Monday, February 22, 2010

New Credit Card Law Takes Effect

The new credit card legislation that goes into effect today was designed to help consumers from unscrupulous business practices on the part of banks. And while the new regulations offer some improvement for consumers, as usual, it falls short of truly offering consumer protection.

One big shortfall of the new legislation: there is no interest cap. Legislators claim this was a compromise. My question is, a compromise with whom? Because banks base the interest rates on the prime rate PLUS a percentage, I would like to know why that number couldn't be capped? I suspect the compromise had to be with banks or the lobbyists. Who else could oppose a cap?

If the legislators themselves are in opposition to protecting American consumers against rate gouging, I suggest they get out of office, as it is clear they are not there on our behalf. In my opinion, there is no reason any company should be able to charge 25%, 26%, and 27% interest on consumer credit, but they do. This is tantamount to loan-sharking. And often, it's college-age kids or those with poor credit that get raped with these kinds of rates. Any consumer being charged these kinds of outrageous rates has no hope of ever paying off the balance as it continues to accrue day by day.

Banks can also start charging annual fees or non-usage fees if they want. By allowing these types of loopholes, the law simply becomes a shell game for the banks. They will just find new ways to stick it to the consumer. Long before the legislation was enacted they were working on strategies to get around the law. The economic collapse of our country can be placed squarely on the shoulders of big banks.

Yes, there are positives to the legislation. For example, starting today if you transfer a balance at a lower, introductory rate but you already have an existing balance on your account only the minimum payment will automatically be applied to the balance with the lower rate. In addition, any amount over the minimum payment will be applied to the balance with the higher interest rate. This is good news for consumers.
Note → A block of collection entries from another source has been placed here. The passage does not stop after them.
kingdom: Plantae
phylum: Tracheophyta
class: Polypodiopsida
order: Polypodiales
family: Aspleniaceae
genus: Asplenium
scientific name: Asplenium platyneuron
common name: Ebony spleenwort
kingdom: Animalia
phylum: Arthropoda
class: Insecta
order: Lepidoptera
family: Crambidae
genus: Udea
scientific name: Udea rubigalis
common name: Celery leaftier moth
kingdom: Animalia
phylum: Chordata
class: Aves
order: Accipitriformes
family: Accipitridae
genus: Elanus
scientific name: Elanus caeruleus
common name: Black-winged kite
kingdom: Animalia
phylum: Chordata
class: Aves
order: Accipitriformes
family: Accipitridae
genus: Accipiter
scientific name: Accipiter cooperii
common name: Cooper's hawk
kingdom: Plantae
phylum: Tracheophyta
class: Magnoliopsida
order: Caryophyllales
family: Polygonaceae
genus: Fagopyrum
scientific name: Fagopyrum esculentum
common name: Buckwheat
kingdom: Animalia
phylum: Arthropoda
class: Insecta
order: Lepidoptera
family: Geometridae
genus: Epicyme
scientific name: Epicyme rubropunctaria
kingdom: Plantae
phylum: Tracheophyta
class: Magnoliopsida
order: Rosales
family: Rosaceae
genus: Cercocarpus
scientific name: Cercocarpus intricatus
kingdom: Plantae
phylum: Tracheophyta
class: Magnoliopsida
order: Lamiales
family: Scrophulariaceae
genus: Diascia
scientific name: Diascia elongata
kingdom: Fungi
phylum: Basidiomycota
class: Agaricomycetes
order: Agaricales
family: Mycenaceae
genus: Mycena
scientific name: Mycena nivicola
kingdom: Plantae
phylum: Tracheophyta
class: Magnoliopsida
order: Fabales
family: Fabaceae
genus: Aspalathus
In the past, if you had a balance on your credit card and transferred an additional balance over to your account at a lower rate, all payments would pay down the lower rate first while the balance with the higher rate would continue to compound.

Another piece of the legislation that works in the consumers' favor is that banks can no longer raise rates within the first year the account is opened. They also cannot raise rates arbitrarily on an account just because you missed or were late on a payment on another.

Much like during and after the Depression, I think this recession is going to have lasting repercussions for big banks. Their own irresponsible, greedy, and in some case malicious behavior is going to come back to bite them. It may take some years before consumers are financially in a place for it to happen, but once consumers can get on their feet the backlash will be swift and severe.

Even after the huge taxpayer (yes, big banks, don't forget that) bailout, they went right back to business as usual, continuing to payout huge bonuses, raise rates on consumers arbitrarily, and reduce credit lines for good customers who had never been late on their payments. Essentially, they spit in the eye of every American taxpayer.

Banks that make an effort to treat their customers fairly and with respect will be the ones that survive. Big banks that have forgotten that without customers they have nothing will be the first to go. And they will have no-one to blame but themselves. When they fail, I think there will be a lot of smug taxpayers watching them go down in flames with smirks on their faces.